British Church History [Part 5: Freedom]

Here’s the fifth in a series of six kids talks on British Church History.  The first talk is HERE, second HERE, third HERE, and the fourth is HERE.  This talk focuses on how freedom for people to worship in Britain was given through the Acts of Toleration in 1689 and the Catholic Relief Act in 1829.  This talk has been given in church and also been adapted for a junior school assembly.

[Powerpoint for this talk HERE]

***

Different numbers make us think about different things.  What’s the first thing that comes to your mind when you see the following numbers? 

  • 1966 [England winning the World Cup].
  • 2012 [Olympics in London].
  • 365 [Days in a year].
  • 12 [Months in a year; Days of Christmas; Signs of the Zodiac; Disciples of Jesus]. 

But here are 3 important numbers that we need to remember: 

6,500.  That is the number of unreached people groups in the world.  Groups of people who have never heard the good news about Jesus.  639 of these people groups have populations of over 100,000 people.  The good news of Jesus’ death and resurrection has been heard in Britain since the first century. 

2,200+.  That is the number of languages that have no part of the Bible translated into it.  The Bible was first translated into English in the 1380s, and was widely available from the 1530s. 

200 million.  That is the number of Christians around the world who face persecution (plus another 350 million Christian face discrimination and restrictions).  And at one time Christians in this country were persecuted too.  In fact until 1689 a church like this one would not have been allowed to meet. 

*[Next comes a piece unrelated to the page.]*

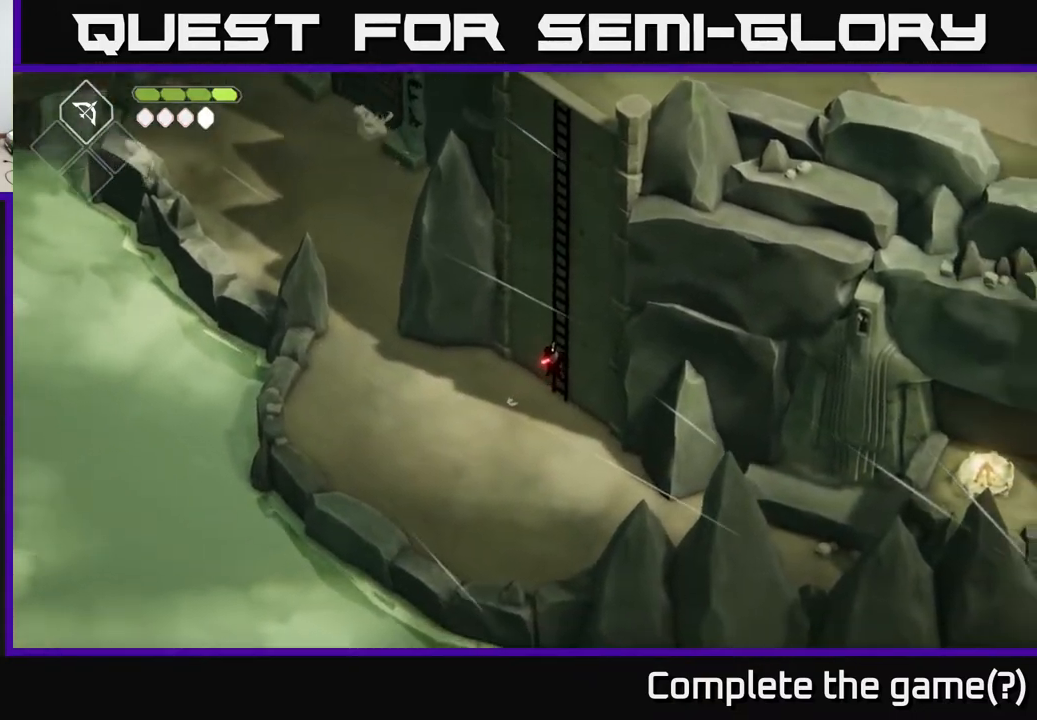
{"buttons": [], "left_stick": "up-right", "right_stick": "center", "events": []}
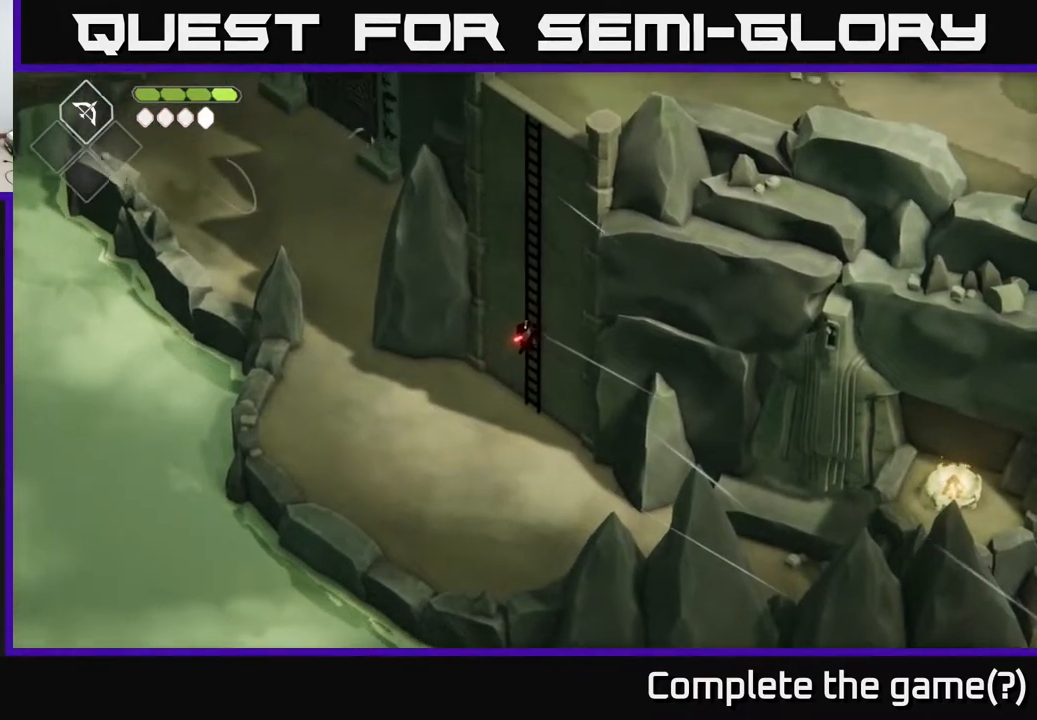
{"buttons": [], "left_stick": "up-right", "right_stick": "center", "events": []}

It wasn’t until 1689 that the Act of Toleration was made which allowed Protestants who were not members of the Church of England (known as non-conformists or Independents) to meet to worship and have their own buildings.  For those of the Roman Catholics denomination this wasn’t given until 1829. 

Before these Acts in 1689 and 1829, people were only allowed to take part in the form of Christianity that the King or Queen of England said they were allowed to, and those who took part in a different form were persecuted, with many being killed. 

The big problem was that the form of Christianity the King or Queen said they were allowed to take part in kept on changing.  Under Henry VIII and Edward VI, England was Protestant.  Then under Mary I it was Catholic.  Under Elizabeth I and James I it was Protestant.  Officially under Charles I the church was Protestant but there was a fear that it would become Catholic again because Charles I had a Catholic wife and appointed an Archbishop of Canterbury who made the Church of England more and more Catholic. 

It particularly worried some of the members of Parliament and was one of the causes behind the English Civil War which Charles lost and was replaced ultimately by Oliver Cromwell who was Protestant and favoured Independent churches so the Church of England was abolished.  Shortly after Cromwell died Charles II was invited to become king by Parliament and he outlawed independent churches and brought back the Church of England which has remained Protestant to this day. 

If Independent churches were outlawed, why are they around today?  The reason is that when James II was king, even though the Church of England was Protestant, he was a Catholic and there was a fear that the church would be through his son, the next king.  So those in the Church of England and those in the Independent churches worked together to remove James II and made William of Orange king and the Act of Toleration was signed allowing freedom for Protestants of all sorts to worship freely in Britain.  150 years later freedom was given to those in the Catholic church.

Hebrews 13:3 says that we are to: “Remember those in prison as if you were their fellow-prisoners, and those who are ill-treated as if you yourselves were suffering.”  We can praise God, that in this country we are free to worship God through Jesus in variety of ways.  But at the same time we should remember and pray for those around the world that live in places where they are not free to do and for those areas where it is even illegal to be a Christian.